Three years later, Cio-Cio-San still waits for her husband’s return. Suzuki prays to her gods for aid. The maid shows Cio-Cio-San how little money is left but is told to have faith: one fine day Pinkerton’s ship will appear on the horizon.

Sharpless is announced. He has not seen her since the wedding, and Butterfly receives him with joy. He has come with a letter from Pinkerton asking him tactfully to inform Butterfly of his marriage with an American woman, but his attempts to tell her the contents of the letter are frustrated by her constant questions about Pinkerton. Had Pinkerton not said that he would return ‘in the season when the robins are nesting?’ In Japan, she remarks, ‘the robins have already nested three times, but perhaps in America these birds behave differently?’ ‘I never studied ornithology,’ replies Sharpless.

Goro, who has been lurking outside, brings in a suitor for her hand. The girl dismisses the wealthy Prince Yamadori, insisting that her American husband has not deserted her. When they are alone, Sharpless again starts to read her the letter and suggests as tactfully as he can that Pinkerton may never return. Cio-Cio-San proudly shows him her child, insisting that as soon as Pinkerton knows of his son he will surely come back, though if he does not she would rather die than return to her former life. Moved by her devotion and lacking the heart to tell her of the lieutenant’s marriage, Sharpless leaves.

Cio-Cio-San, on the point of despair, hears a cannon report; and watches Pinkerton’s ship entering the harbour. Delirious with joy, she orders Suzuki to help her strew the house with flower petals. Then, as night falls, Cio-Cio-San, Suzuki and the child begin their vigil, awaiting Pinkerton’s arrival.

As dawn breaks, Suzuki insists that Cio-Cio-San rests. Humming a lullaby to her child, she carries him to another room.

Knocking is heard: it is Pinkerton and Sharpless, with Pinkerton’s wife, Kate, remaining discreetly outside. They have come, they explain to the startled Suzuki, so early in the morning in the hope of finding her alone and of enlisting her support in persuading Butterfly to accept Kate’s offer to adopt the child. Pinkerton, overcome with remorse, bids an anguished farewell to the scene of his former happiness and rushes away.

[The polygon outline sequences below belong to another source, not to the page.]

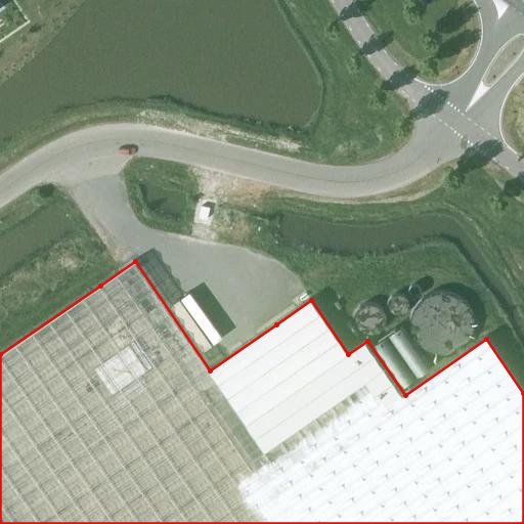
[(408,289),(408,293),(410,296),(413,298),(418,297),(420,295),(422,292),(421,288),(418,286),(415,285),(410,286),(408,289)]
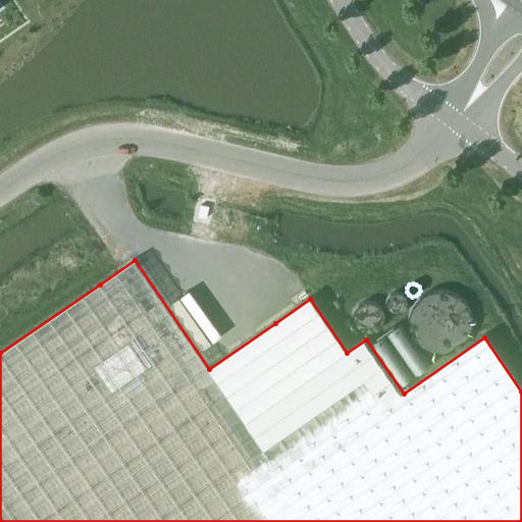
[(409,312),(408,322),(410,332),(416,342),(424,349),(433,352),(445,353),(454,350),(463,344),(469,334),(472,324),(471,314),(467,304),(460,297),(452,291),(440,289),(430,291),(421,295),(414,303),(409,312)]
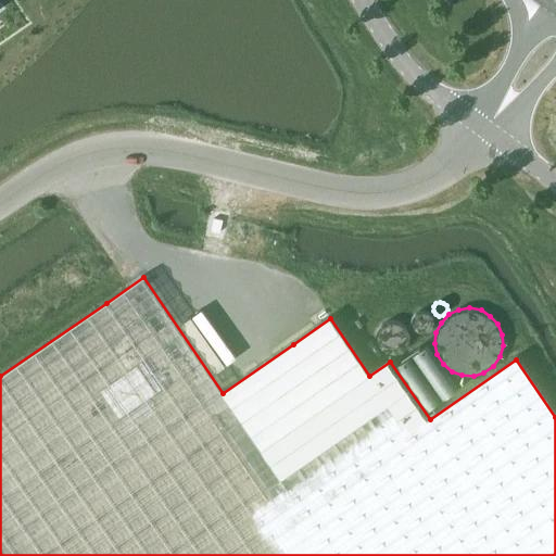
[(412,318),(411,324),(414,329),(418,333),(424,333),(430,331),(433,327),(434,320),(432,315),(427,312),(421,311),(416,313),(412,318)]
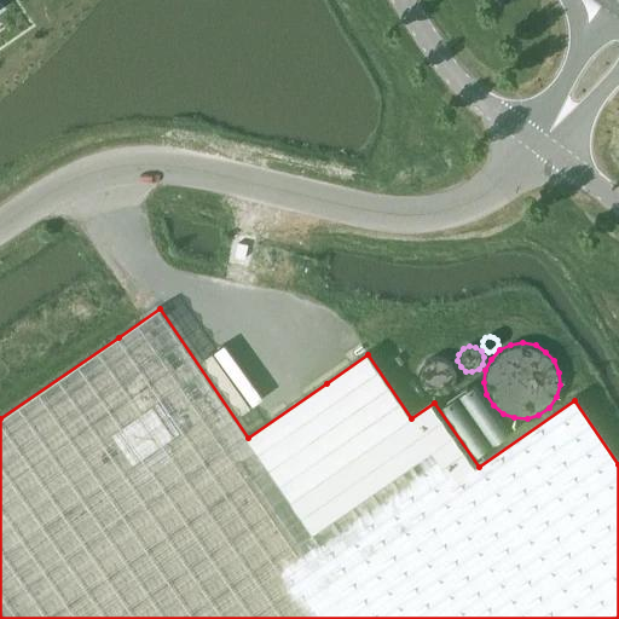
[(417,372),(418,381),(422,388),(429,393),(438,394),(445,393),(452,387),(456,380),(455,371),(451,363),(444,358),(435,357),(428,359),(421,364),(417,372)]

Meanwhile Suzuki has gone into the garden to speak to Kate and, moved by her sincerity, she promises to convey to her mistress her offer to adopt the child. Butterfly rushes into the room in joyful expectation to find Pinkerton, but is taken aback when she sees only Sharpless and a foreign lady. She takes only a moment to guess the truth. She agrees to give up her child if the father  will return for him. Then, she takes the dagger with which her father committed suicide, choosing to die with honour rather than live in disgrace. Just as she raises the blade, Suzuki pushes the child into the room. Tearfully she bids him a last farewell. With solemn ritual, she stabs herself as Pinkerton’s anxious cries ‘Butterfly! Butterfly!’ are heard from outside.